Task to complete ▸ In the records, change every "累加器" to "计数器" from the line with "##### 1.2.3.4 作用域" up to and including the line with "- 抽象数据类型：一种向用例", leaving everything else the same. Give back only those lines.

Dataset records ▸
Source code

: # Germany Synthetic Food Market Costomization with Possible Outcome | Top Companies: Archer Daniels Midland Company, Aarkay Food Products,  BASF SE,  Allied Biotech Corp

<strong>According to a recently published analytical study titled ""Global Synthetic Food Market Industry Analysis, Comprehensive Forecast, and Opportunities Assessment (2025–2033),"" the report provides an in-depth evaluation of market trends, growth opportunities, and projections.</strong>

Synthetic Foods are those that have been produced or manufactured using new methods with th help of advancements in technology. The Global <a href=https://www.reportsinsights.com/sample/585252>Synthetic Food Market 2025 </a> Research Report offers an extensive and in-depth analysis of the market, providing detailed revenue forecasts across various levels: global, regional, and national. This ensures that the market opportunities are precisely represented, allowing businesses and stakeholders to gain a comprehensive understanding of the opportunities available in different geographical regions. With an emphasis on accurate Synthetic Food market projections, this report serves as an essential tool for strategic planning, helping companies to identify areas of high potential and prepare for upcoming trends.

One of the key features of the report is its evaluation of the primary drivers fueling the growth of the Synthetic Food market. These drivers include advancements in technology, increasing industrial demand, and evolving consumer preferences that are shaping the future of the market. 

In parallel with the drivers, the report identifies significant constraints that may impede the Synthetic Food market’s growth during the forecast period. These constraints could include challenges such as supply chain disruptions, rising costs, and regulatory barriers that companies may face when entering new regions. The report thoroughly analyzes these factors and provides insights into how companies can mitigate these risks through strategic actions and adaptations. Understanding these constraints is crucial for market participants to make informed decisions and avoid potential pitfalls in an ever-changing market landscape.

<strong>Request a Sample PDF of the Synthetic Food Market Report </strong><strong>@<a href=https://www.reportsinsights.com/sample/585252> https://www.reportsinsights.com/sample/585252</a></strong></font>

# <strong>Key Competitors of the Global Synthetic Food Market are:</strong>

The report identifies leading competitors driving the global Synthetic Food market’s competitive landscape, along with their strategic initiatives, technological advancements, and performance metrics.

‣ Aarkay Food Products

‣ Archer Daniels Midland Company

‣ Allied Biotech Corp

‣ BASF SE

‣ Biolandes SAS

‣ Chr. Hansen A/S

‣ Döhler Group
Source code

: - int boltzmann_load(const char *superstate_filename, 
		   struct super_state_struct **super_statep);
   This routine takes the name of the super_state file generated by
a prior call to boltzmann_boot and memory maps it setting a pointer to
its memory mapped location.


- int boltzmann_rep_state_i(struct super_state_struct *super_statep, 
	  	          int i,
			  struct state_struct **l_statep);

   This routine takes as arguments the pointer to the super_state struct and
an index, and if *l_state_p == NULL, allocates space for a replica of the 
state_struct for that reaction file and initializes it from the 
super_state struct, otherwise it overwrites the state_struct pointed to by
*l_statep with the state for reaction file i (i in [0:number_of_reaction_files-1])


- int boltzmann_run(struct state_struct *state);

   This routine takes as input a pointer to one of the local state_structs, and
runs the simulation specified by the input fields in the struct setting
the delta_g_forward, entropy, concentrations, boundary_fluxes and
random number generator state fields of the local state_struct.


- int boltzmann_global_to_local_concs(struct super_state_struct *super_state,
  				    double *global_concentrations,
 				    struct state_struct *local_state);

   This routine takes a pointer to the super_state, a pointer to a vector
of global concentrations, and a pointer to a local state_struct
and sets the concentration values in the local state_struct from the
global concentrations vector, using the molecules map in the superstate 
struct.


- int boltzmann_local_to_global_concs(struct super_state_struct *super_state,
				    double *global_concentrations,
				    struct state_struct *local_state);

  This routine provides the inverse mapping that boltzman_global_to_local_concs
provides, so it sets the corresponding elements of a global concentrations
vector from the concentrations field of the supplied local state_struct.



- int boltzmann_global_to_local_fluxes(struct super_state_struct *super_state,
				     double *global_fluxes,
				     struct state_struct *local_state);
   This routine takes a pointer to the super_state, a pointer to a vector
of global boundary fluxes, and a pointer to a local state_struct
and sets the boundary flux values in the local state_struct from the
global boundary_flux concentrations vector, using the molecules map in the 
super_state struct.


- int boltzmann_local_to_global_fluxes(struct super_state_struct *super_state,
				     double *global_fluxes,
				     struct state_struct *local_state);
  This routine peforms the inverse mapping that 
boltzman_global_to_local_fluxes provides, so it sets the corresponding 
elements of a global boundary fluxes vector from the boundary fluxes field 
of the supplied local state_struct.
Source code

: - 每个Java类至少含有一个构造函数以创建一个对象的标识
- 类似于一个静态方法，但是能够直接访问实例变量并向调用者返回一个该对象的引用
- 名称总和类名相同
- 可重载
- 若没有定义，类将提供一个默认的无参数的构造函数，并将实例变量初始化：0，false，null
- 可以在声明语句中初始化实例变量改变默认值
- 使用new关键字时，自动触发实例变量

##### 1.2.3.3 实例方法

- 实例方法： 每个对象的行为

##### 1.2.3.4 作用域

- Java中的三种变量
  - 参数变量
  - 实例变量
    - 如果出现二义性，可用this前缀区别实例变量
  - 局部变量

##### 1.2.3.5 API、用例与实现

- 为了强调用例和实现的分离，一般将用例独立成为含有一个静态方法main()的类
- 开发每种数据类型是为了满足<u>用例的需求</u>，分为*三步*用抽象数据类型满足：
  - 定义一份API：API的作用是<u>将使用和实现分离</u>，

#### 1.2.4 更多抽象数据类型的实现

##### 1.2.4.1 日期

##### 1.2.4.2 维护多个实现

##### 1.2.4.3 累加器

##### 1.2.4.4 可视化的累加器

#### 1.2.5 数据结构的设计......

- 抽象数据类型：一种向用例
==
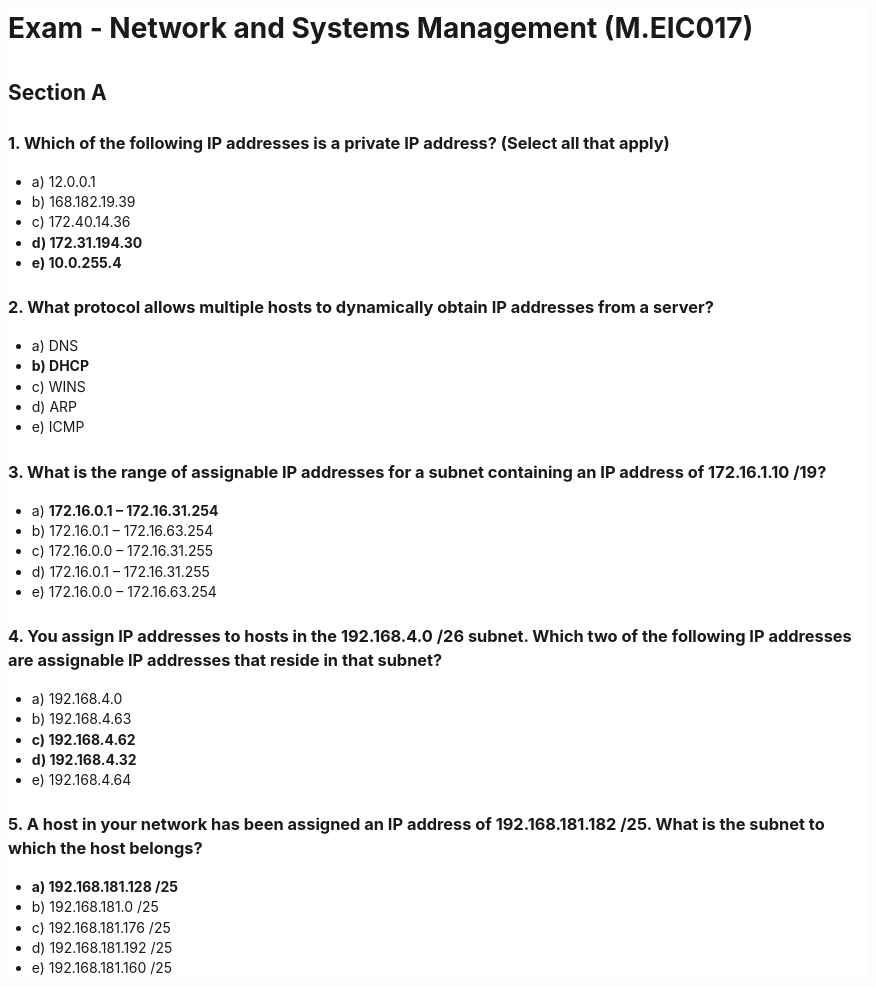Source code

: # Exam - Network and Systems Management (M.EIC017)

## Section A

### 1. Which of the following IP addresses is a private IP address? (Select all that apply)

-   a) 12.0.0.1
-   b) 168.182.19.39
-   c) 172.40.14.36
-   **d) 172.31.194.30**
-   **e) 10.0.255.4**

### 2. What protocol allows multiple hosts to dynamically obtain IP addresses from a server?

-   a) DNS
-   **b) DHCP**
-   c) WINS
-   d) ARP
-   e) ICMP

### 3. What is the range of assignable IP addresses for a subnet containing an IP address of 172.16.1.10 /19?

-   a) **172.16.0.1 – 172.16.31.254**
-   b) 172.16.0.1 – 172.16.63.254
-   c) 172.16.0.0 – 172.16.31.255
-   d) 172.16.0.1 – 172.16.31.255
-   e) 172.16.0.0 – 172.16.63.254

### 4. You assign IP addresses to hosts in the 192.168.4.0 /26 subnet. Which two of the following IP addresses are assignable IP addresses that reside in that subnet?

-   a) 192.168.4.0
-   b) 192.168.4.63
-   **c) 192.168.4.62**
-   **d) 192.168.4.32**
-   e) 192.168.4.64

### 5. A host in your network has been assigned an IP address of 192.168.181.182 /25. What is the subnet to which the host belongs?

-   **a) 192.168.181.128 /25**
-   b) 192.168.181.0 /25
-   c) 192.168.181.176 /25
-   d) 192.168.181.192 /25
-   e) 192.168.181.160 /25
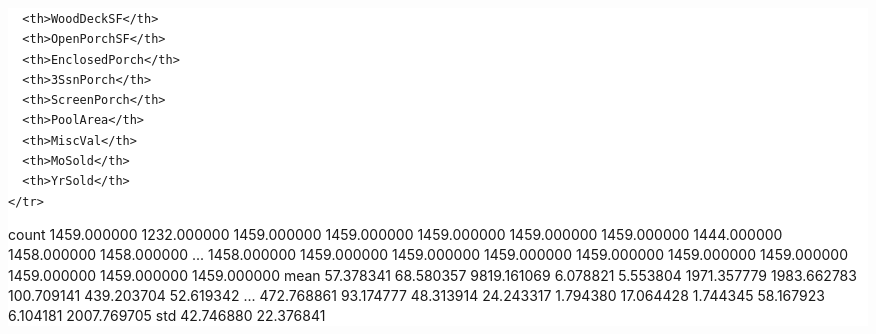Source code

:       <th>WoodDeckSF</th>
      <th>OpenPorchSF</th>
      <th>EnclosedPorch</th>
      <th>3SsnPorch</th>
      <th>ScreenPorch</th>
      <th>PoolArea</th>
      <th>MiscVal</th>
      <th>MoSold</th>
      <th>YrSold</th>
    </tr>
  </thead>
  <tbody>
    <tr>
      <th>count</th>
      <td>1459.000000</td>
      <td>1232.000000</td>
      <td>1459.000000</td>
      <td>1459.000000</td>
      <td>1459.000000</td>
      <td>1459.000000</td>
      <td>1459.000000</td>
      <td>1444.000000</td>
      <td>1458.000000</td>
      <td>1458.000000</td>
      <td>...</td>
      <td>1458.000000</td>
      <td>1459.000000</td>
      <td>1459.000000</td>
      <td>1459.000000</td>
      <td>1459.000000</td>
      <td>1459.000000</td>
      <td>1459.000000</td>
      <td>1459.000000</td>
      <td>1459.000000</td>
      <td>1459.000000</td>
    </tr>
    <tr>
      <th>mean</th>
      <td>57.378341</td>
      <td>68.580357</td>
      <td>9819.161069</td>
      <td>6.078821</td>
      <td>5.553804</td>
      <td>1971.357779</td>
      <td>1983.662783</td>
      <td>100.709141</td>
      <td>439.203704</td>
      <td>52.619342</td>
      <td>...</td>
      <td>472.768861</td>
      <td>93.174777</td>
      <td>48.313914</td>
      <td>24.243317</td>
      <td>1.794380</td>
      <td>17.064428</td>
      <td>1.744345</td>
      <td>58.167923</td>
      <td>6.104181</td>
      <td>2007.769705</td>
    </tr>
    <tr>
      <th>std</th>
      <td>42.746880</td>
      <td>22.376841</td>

Solution below ▸
##### 1.2.3.4 作用域

- Java中的三种变量
  - 参数变量
  - 实例变量
    - 如果出现二义性，可用this前缀区别实例变量
  - 局部变量

##### 1.2.3.5 API、用例与实现

- 为了强调用例和实现的分离，一般将用例独立成为含有一个静态方法main()的类
- 开发每种数据类型是为了满足<u>用例的需求</u>，分为*三步*用抽象数据类型满足：
  - 定义一份API：API的作用是<u>将使用和实现分离</u>，

#### 1.2.4 更多抽象数据类型的实现

##### 1.2.4.1 日期

##### 1.2.4.2 维护多个实现

##### 1.2.4.3 计数器

##### 1.2.4.4 可视化的计数器

#### 1.2.5 数据结构的设计......

- 抽象数据类型：一种向用例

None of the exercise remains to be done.